AbCellera partners with pharmaceutical companies through drug discovery programs to develop antibody-based drugs, using its technology to make the process more efficient than conventional methods. AbCellera’s COVID-19 antibody, known as bamlanivimab, was brought to market in partnership with U.S.-based Eli Lilly and Co. last year to provide temporary immunity to patients with mild and medium symptoms. Royalties from bamlanivimab made up 85 per cent of the company’s total revenues in the first quarter of 2021.
In June, U.S. shipments of bamlanivimab were halted because the Beta and Gamma variants of COVID-19 were resistant to it.
“We expected royalty revenues to be well below in Q2‚” Andrew Booth, AbCellera’s chief financial officer, said on a Thursday earnings call. He attributed the loss to the company’s investment in research and development, which the company spent US$15-million on in the quarter.
Seventy-seven per cent, or US$21.2-million, of AbCellera’s revenue in the most recent quarter came from bamlanivimab royalties. The company is partnering with Eli Lilly to develop bebtelovimab, another antibody drug that it says is highly effective against the COVID-19 Delta variant, which is more transmissible than previous variants and can produce harsher symptoms in those with the virus.
“We believe there is potential for sustained revenue from COVID products,” Mr.
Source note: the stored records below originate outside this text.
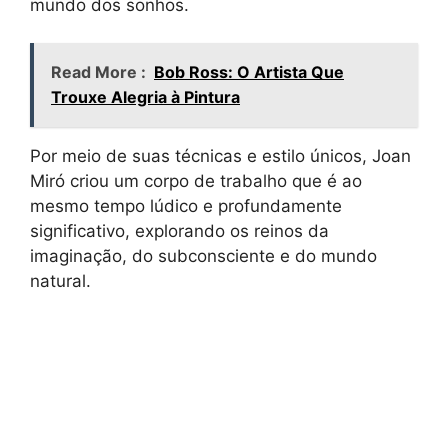
mundo dos sonhos.
Read More :
Bob Ross: O Artista Que
Trouxe Alegria à Pintura
Por meio de suas técnicas e estilo únicos, Joan
Miró criou um corpo de trabalho que é ao
mesmo tempo lúdico e profundamente
significativo, explorando os reinos da
imaginação, do subconsciente e do mundo
natural.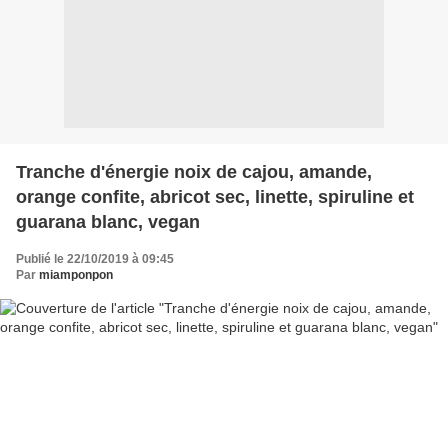
Tranche d'énergie noix de cajou, amande,
orange confite, abricot sec, linette, spiruline et
guarana blanc, vegan
Publié le 22/10/2019 à 09:45
Par
miamponpon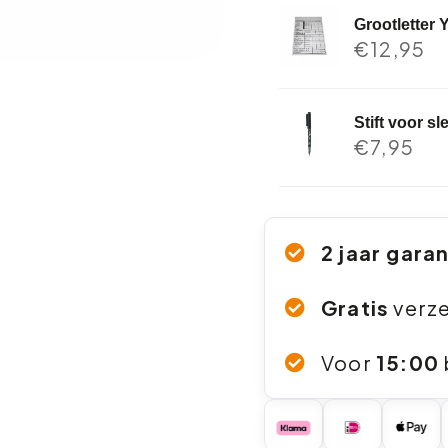
Grootletter 
€
12,95
Stift voor s
€
7,95
2 jaar gara
Gratis
verz
Voor
15:00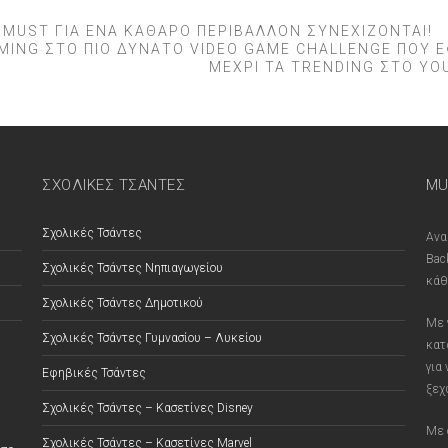
Ι MUST ΓΙΑ ΈΝΑ ΚΑΘΑΡΌ ΠΕΡΙΒΆΛΛΟΝ ΣΥΝΕΧΊΖΟΝΤΑΙ!
AMING ΣΤΟ ΠΙΟ ΔΥΝΑΤΟ VIDEO GAME CHALLENGE ΠΟΥ 
ΜΕΧΡΙ ΤΑ TRENDING ΣΤΟ YO
ΣΧΟΛΙΚΕΣ ΤΣΑΝΤΕΣ
MU
Σχολικές Τσάντες
Ανα
Bac
Σχολικές Τσάντες Νηπιαγωγείου
κάθ
Σχολικές Τσάντες Δημοτικού
Με 
Σχολικές Τσάντες Γυμνασίου – Λυκείου
κατ
για
Εφηβικές Τσάντες
ξεχ
Σχολικές Τσάντες – Κασετίνες Disney
Με 
Σχολικές Τσάντες – Κασετίνες Marvel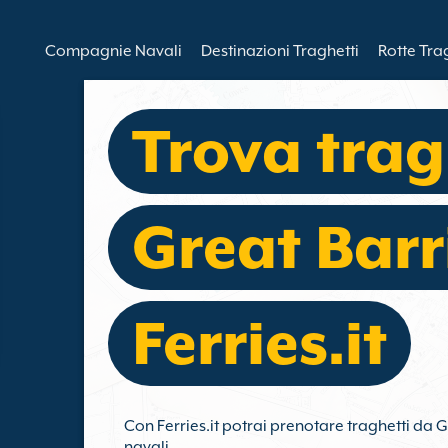
Compagnie Navali
Destinazioni Traghetti
Rotte Tra
Trova trag
Great Barr
Ferries.it
Con Ferries.it potrai prenotare traghetti da G
navali.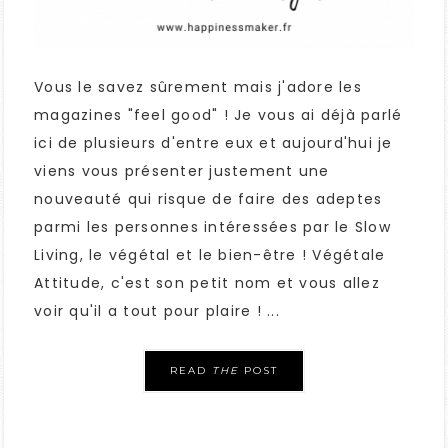
Vous le savez sûrement mais j'adore les
magazines "feel good" ! Je vous ai déjà parlé
ici de plusieurs d'entre eux et aujourd'hui je
viens vous présenter justement une
nouveauté qui risque de faire des adeptes
parmi les personnes intéressées par le Slow
Living, le végétal et le bien-être ! Végétale
Attitude, c'est son petit nom et vous allez
voir qu'il a tout pour plaire ! ...
READ
THE
POST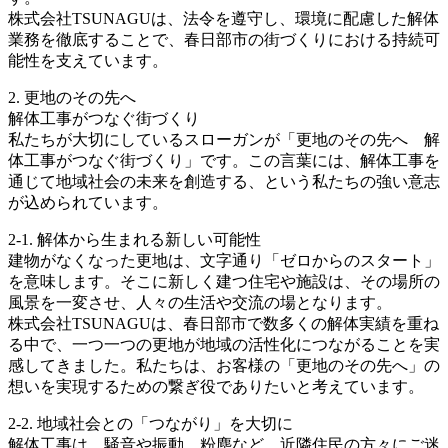
株式会社TSUNAGUは、法令を遵守し、環境に配慮した解体
業務を徹底することで、春日部市の街づくりにおける持続可
能性を支えています。
2. 更地のその先へ
解体工事がつなぐ街づくり
私たちが大切にしているスローガンが「更地のその先へ 解
体工事がつなぐ街づくり」です。この言葉には、解体工事を
通じて地域社会の未来を創造する、という私たちの強い意志
が込められています。
2-1. 解体から生まれる新しい可能性
建物がなくなった更地は、文字通り「ゼロからのスタート」
を意味します。そこに新しく建つ住宅や施設は、その場所の
風景を一変させ、人々の生活や交流の場となります。
株式会社TSUNAGUは、春日部市で数多くの解体実績を重ね
る中で、一つ一つの更地が地域の活性化につながることを実
感してきました。私たちは、お客様の「更地のその先へ」の
想いを実現するための繋ぎ役でありたいと考えています。
2-2. 地域社会との「つながり」を大切に
解体工事は、騒音や振動、粉塵など、近隣住民の方々にご迷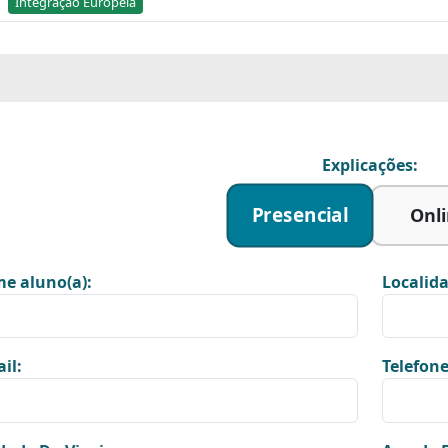
Integração Europeia
Explicações:
Presencial
Onl
e aluno(a):
Localida
il:
Telefone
Booth said. “We view all royalties from COVID products as a … source of funding for the company and a proof point of what happens when one of the many programs in our portfolio is successful.”
AbCellera entered 19 new discovery programs in the quarter, bringing it to a total of 138. Each deal earns the company research fees, milestone payments and eventually royalties as the drugs enter the market.